The foregoing were the labors and results of missionary effort up to the date of the French taking absolute possession of the island. It is to be hoped there will be no retrograde movement lessening the efficiency of these civilizing agencies. Although it is alleged that French control and influence in Tahiti and other South Sea islands have been averse to both morality and evangelical Christianity, and hence there are not wanting those who predict incumbrances in missionary work, now French authority is established. But in this age of progress along all the lines of human endeavor the French Government will undoubtedly see the justice and utility of governing with a regard to the advancement of these wards that the prowess of its arms have committed to its care. It is not unreasonable to expect, and the promise should be flattering, that with the European ideas of the proper functions of government, the incipient steps for the mental culture of the natives, present evidence of large expenditure and introduction of the most modern applications for the physical development of the island, the Madagascan people will attain in the future a higher degree of human advancement from contact with the civilization of the French than it was possible they could have under "Hova rule." And in this connection it is gratifying to note that "The Native Race Protection Committee," headed by Mr. Paul Viollet, of the Paris Institute, in June, 1899, addressed an appeal to the Colonial Minister in behalf of the Malagash, entreating him to shorten the forced labor, to reduce the taxes, and to annul decrees, which greatly re-established slavery.

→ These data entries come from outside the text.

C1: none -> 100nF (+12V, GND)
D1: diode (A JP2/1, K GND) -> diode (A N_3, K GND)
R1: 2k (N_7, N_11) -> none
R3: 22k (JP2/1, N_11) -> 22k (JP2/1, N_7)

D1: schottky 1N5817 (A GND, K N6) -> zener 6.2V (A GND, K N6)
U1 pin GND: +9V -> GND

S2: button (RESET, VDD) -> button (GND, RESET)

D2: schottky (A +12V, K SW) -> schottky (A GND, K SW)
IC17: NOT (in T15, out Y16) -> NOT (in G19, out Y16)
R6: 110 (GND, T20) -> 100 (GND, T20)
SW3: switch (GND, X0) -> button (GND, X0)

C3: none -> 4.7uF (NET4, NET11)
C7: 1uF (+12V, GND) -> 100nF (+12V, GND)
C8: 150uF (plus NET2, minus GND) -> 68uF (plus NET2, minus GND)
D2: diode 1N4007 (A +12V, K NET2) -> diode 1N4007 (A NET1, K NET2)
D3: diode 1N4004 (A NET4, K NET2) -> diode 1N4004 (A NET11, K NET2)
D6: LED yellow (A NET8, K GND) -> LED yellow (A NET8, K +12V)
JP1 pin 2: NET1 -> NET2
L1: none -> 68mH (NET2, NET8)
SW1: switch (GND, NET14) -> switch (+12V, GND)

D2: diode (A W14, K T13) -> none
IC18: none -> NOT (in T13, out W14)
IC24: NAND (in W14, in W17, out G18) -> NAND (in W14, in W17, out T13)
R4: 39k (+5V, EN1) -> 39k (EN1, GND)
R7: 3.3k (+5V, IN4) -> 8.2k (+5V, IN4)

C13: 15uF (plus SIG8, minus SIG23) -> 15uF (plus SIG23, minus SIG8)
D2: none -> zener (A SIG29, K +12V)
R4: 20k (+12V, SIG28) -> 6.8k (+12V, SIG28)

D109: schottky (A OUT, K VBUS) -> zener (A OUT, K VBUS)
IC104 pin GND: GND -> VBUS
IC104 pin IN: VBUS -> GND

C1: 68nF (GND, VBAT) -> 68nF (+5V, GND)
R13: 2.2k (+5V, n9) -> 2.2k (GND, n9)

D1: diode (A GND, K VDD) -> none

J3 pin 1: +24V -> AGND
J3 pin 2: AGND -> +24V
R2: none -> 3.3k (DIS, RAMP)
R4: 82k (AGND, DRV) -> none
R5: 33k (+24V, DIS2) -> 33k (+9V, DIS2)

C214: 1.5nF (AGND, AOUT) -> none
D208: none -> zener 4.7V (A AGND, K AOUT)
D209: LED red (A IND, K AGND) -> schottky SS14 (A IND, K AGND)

The appeal dwelt on the fearful mortality occasioned by forced labor on the roads, which threatened to reduce the most robust population of the highlands as to de-bar colonists from commercial and agricultural enterprises, and very pertinently asks "Is it not better to be without roads than without a healthy population?" The appeal also denounced arbitrary acts. "The native," it is said, "is arrested and imprisoned for months without a trial, and this with all the less forbearance, as the prisoner is always utilized as an economic laborer." The justice of this appeal and prompt reception and accord with the French conscience was evidenced in the public announcement to the natives by Gen. Gallieni, the Governor of Madagascar, a few months later, that forced labor would be discontinued after January 1, 1900, and thereafter they could work for whom they pleased, and if for government they would be paid wages agreed to.
It is needless to say that this proclamation was received by the natives with tumultuous rejoicing. Forced labor is now abolished, and the natives rejoice in a jubilee from a servitude the most galling.